- _What you will do_:
Print every line of text in the data below verbatim, leaving out the pictures.

[Text extracted from each page]
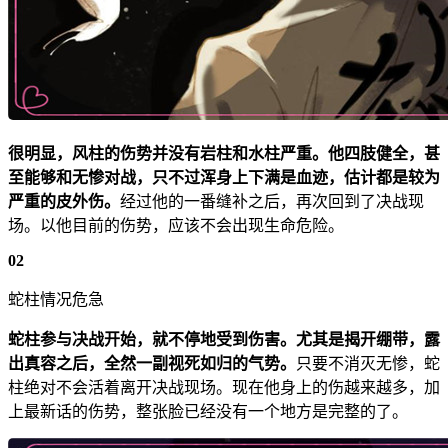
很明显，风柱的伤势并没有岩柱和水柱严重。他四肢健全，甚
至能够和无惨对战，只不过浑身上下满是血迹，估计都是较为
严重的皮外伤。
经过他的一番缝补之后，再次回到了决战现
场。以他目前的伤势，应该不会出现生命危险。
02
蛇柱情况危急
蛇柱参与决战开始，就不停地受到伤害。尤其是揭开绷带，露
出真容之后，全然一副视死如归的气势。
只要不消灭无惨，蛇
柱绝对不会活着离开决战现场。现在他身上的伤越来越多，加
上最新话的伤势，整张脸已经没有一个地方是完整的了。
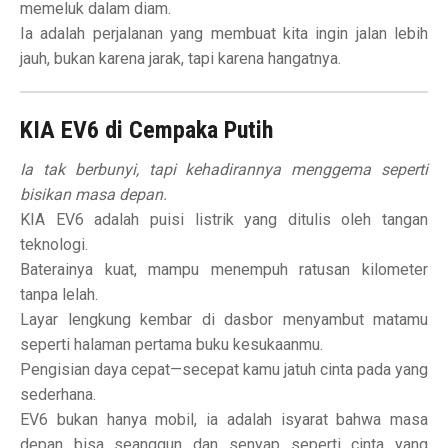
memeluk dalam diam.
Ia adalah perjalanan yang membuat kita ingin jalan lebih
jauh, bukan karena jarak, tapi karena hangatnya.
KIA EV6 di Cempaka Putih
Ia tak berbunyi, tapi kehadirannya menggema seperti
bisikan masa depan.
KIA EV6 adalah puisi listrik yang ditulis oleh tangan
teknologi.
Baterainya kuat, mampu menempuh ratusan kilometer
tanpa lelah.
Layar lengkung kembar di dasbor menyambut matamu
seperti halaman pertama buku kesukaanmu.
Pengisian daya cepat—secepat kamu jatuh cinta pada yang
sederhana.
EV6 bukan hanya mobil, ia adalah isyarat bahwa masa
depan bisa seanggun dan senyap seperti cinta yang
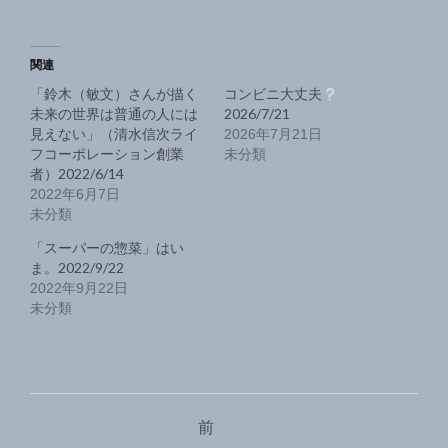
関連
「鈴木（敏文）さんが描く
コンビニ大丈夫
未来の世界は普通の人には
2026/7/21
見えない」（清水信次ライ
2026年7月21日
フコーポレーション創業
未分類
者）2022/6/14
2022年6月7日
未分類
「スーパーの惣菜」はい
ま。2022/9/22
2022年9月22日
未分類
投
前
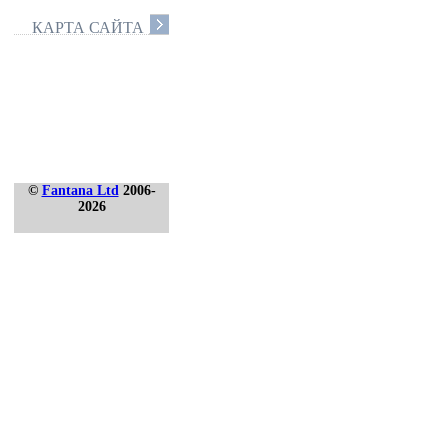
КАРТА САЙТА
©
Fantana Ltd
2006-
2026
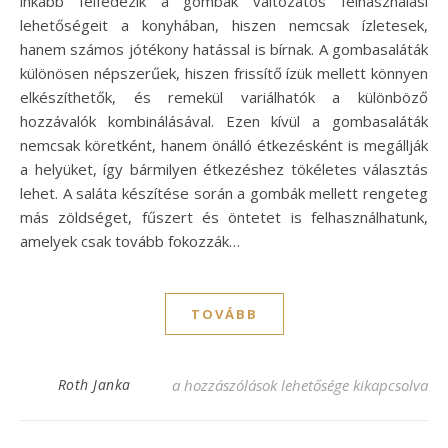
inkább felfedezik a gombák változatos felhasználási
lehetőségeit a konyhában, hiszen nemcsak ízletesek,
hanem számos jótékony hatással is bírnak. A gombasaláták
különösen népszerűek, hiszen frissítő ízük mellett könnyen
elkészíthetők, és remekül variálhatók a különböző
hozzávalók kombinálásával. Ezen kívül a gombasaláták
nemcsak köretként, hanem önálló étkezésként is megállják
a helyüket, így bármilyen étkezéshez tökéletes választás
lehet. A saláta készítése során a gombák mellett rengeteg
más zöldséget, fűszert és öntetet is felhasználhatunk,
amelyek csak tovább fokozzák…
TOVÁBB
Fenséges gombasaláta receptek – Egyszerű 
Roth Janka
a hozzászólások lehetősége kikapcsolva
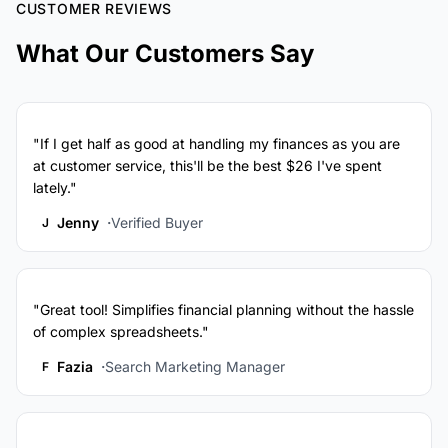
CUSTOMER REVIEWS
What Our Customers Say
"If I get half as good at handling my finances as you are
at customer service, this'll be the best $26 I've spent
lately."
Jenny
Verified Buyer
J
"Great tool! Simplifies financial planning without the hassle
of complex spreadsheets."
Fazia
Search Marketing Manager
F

- _Answer to this problem_:
很明显，风柱的伤势并没有岩柱和水柱严重。他四肢健全，甚
至能够和无惨对战，只不过浑身上下满是血迹，估计都是较为
严重的皮外伤。
经过他的一番缝补之后，再次回到了决战现
场。以他目前的伤势，应该不会出现生命危险。
02
蛇柱情况危急
蛇柱参与决战开始，就不停地受到伤害。尤其是揭开绷带，露
出真容之后，全然一副视死如归的气势。
只要不消灭无惨，蛇
柱绝对不会活着离开决战现场。现在他身上的伤越来越多，加
上最新话的伤势，整张脸已经没有一个地方是完整的了。
memeluk dalam diam.
Ia adalah perjalanan yang membuat kita ingin jalan lebih
jauh, bukan karena jarak, tapi karena hangatnya.
KIA EV6 di Cempaka Putih
Ia tak berbunyi, tapi kehadirannya menggema seperti
bisikan masa depan.
KIA EV6 adalah puisi listrik yang ditulis oleh tangan
teknologi.
Baterainya kuat, mampu menempuh ratusan kilometer
tanpa lelah.
Layar lengkung kembar di dasbor menyambut matamu
seperti halaman pertama buku kesukaanmu.
Pengisian daya cepat—secepat kamu jatuh cinta pada yang
sederhana.
EV6 bukan hanya mobil, ia adalah isyarat bahwa masa
depan bisa seanggun dan senyap seperti cinta yang
関連
「鈴木（敏文）さんが描く
コンビニ大丈夫
未来の世界は普通の人には
2026/7/21
見えない」（清水信次ライ
2026年7月21日
フコーポレーション創業
未分類
者）2022/6/14
2022年6月7日
未分類
「スーパーの惣菜」はい
ま。2022/9/22
2022年9月22日
未分類
投
前
КАРТА САЙТА
©
Fantana Ltd
2006-
2026
inkább felfedezik a gombák változatos felhasználási
lehetőségeit a konyhában, hiszen nemcsak ízletesek,
hanem számos jótékony hatással is bírnak. A gombasaláták
különösen népszerűek, hiszen frissítő ízük mellett könnyen
elkészíthetők, és remekül variálhatók a különböző
hozzávalók kombinálásával. Ezen kívül a gombasaláták
nemcsak köretként, hanem önálló étkezésként is megállják
a helyüket, így bármilyen étkezéshez tökéletes választás
lehet. A saláta készítése során a gombák mellett rengeteg
más zöldséget, fűszert és öntetet is felhasználhatunk,
amelyek csak tovább fokozzák…
TOVÁBB
Fenséges gombasaláta receptek – Egyszerű 
Roth Janka
a hozzászólások lehetősége kikapcsolva
CUSTOMER REVIEWS
What Our Customers Say
"If I get half as good at handling my finances as you are
at customer service, this'll be the best $26 I've spent
lately."
Jenny
Verified Buyer
J
"Great tool! Simplifies financial planning without the hassle
of complex spreadsheets."
Fazia
Search Marketing Manager
F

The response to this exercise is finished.